Every week I get an alert on my phone letting me know how much time I’m spending, on average, every day on my hand-held device. It also lets me know whether my average is trending up (more time than the previous week) or down. And every week I’m shocked and somewhat dismayed at the total, and frequently find myself wondering what else I could be doing with that time, and what I used to do with all that time before I got tethered to my phone. I then, frequently think about the time that’s not being calculated in that total that I spend on my desktop computer at school, and on my laptop at home, and I consider whether this time is adding value to my life or the lives of those around me.
I also find myself considering how much time our kids are spending on phones, tablets, computers, game systems and the like. And then, as I do for myself, I wonder what else they might be doing if they were not occupied by electronics. When my own daughters were young, we bought our first desktop computer. It was an Apple Macintosh – one of the big, turquoise cube-like plastic models. To this day, I find myself wondering whether my younger daughter’s fascination with all things turquoise came from that machine! From their first opportunity to play “Treasure Math Storm” they were hooked! As the technology became more sophisticated, they moved on to Game Boys, then flip phones and iPods, and as they entered college they got their first laptops.

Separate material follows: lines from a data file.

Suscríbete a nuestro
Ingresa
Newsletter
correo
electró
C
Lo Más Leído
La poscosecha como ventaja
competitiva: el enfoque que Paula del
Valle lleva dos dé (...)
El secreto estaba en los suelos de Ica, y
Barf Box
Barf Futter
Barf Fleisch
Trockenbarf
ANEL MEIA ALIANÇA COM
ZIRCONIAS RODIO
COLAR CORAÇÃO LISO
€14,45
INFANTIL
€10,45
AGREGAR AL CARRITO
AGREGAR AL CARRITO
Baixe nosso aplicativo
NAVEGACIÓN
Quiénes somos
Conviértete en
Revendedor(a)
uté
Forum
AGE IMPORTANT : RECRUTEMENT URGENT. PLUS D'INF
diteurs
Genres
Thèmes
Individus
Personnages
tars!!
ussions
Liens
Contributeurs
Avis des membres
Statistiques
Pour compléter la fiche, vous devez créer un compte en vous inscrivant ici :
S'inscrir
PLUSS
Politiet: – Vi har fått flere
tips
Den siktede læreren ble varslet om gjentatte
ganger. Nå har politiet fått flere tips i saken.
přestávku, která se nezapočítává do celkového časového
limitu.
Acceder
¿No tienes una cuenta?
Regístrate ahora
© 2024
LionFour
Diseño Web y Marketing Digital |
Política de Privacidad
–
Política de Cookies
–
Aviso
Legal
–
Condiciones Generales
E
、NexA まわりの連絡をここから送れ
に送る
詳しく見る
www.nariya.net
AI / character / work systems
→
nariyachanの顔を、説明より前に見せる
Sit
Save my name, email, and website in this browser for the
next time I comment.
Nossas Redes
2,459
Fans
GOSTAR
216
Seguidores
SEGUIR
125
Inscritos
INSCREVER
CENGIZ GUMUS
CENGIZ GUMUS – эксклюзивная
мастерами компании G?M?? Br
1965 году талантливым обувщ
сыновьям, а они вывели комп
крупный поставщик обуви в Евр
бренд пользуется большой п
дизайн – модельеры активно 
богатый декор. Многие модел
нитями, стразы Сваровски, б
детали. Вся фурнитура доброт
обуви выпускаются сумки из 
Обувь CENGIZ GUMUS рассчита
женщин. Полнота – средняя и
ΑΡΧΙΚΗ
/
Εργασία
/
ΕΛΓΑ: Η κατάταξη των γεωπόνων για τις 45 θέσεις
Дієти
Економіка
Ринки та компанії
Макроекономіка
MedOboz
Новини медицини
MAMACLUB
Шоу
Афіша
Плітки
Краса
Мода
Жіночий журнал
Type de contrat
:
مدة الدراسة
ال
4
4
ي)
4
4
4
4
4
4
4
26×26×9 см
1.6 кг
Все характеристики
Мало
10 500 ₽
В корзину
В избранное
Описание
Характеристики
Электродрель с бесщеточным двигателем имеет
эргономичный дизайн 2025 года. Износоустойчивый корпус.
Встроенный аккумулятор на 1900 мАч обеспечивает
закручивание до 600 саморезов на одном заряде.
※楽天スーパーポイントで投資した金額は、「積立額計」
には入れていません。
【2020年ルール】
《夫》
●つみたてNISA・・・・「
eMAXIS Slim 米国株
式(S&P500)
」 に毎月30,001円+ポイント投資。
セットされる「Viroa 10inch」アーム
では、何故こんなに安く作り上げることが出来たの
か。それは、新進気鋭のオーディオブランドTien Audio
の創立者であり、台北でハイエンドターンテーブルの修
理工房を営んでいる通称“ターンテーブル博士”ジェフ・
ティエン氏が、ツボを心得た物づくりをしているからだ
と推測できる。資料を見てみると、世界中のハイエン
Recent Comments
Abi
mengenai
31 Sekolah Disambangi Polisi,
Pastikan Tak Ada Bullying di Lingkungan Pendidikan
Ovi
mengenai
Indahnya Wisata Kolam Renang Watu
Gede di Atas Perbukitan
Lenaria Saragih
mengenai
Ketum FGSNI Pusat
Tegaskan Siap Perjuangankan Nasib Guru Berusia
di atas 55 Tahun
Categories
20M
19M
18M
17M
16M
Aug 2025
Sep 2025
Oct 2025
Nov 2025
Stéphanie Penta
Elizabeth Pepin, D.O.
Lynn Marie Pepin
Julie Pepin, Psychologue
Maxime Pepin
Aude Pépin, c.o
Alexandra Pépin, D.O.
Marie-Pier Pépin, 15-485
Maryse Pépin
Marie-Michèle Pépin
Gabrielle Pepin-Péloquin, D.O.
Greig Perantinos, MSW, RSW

I know it’s useless to try to turn back the clock in hopes that our kids can have a childhood free from the allure of smart phones, Google, and Minecraft. If my now 30-somethings couldn’t do it then, certainly young people growing up now would have an even harder time. But just as our own phones remind us to monitor our usage, so we need to teach our children to monitor theirs. We also need to consider not just when, but how, they are using technology. Within the past few weeks I have had to deal with instances of cyber-bullying, hate speech posted on group texting chats, and students inappropriately using tablets during class time. The use of technology is requiring more maturity than many of our children possess. There are clearly no hard and fast rules, and every family must make their own judgments for their own kids, but I urge you to consider limiting your children’s use and monitoring the content frequently.
* * * * * * * *
As Thanksgiving approaches, I want to make sure I remember to express my appreciation to everyone in our community who contributes to the education of our children. Our dedicated office staff and custodians; our wonderful teachers, aides, and support staff; and our amazing parent community who gives of their time, financial resources, and emotional support. We truly are a partnership and we’re so lucky to work together to support our kids. Have a wonderful Thanksgiving holiday. I hope you are able to rest, enjoy your family and friends, and remember all we have to be thankful for.